Work required:
Repeat every record below exactly, but leave out any pictures.

** The data follows **

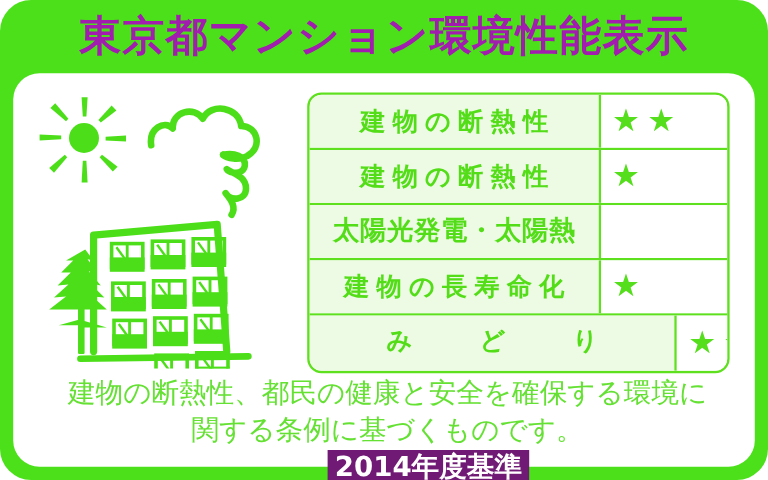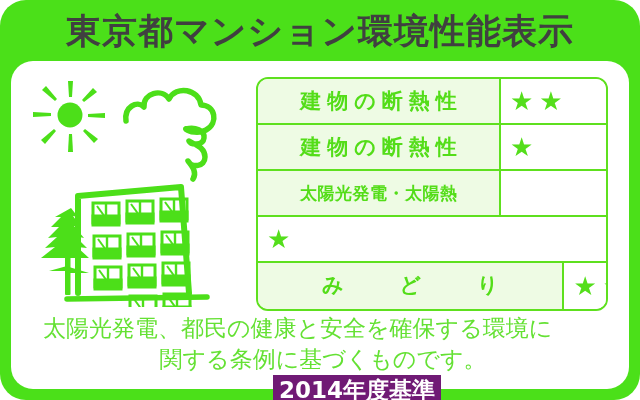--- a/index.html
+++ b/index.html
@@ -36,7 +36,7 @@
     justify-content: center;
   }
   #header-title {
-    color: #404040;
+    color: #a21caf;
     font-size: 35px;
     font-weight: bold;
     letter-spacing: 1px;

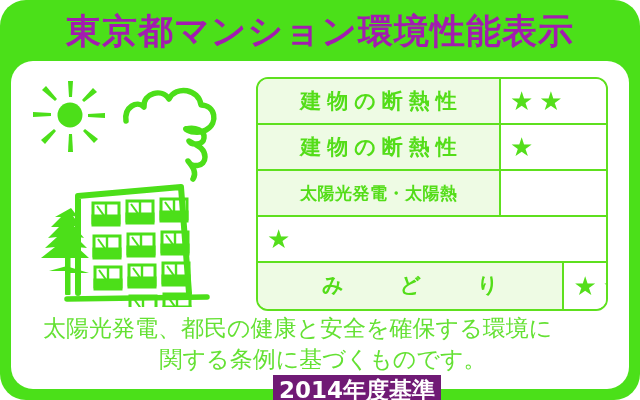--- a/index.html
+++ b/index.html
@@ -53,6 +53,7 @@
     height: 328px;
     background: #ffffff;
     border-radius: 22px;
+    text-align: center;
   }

** End of The data **

Response:
--- a/index.html
+++ b/index.html
@@ -36,7 +36,7 @@
     justify-content: center;
   }
   #header-title {
-    color: #404040;
+    color: #a21caf;
     font-size: 35px;
     font-weight: bold;
     letter-spacing: 1px;

--- a/index.html
+++ b/index.html
@@ -53,6 +53,7 @@
     height: 328px;
     background: #ffffff;
     border-radius: 22px;
+    text-align: center;
   }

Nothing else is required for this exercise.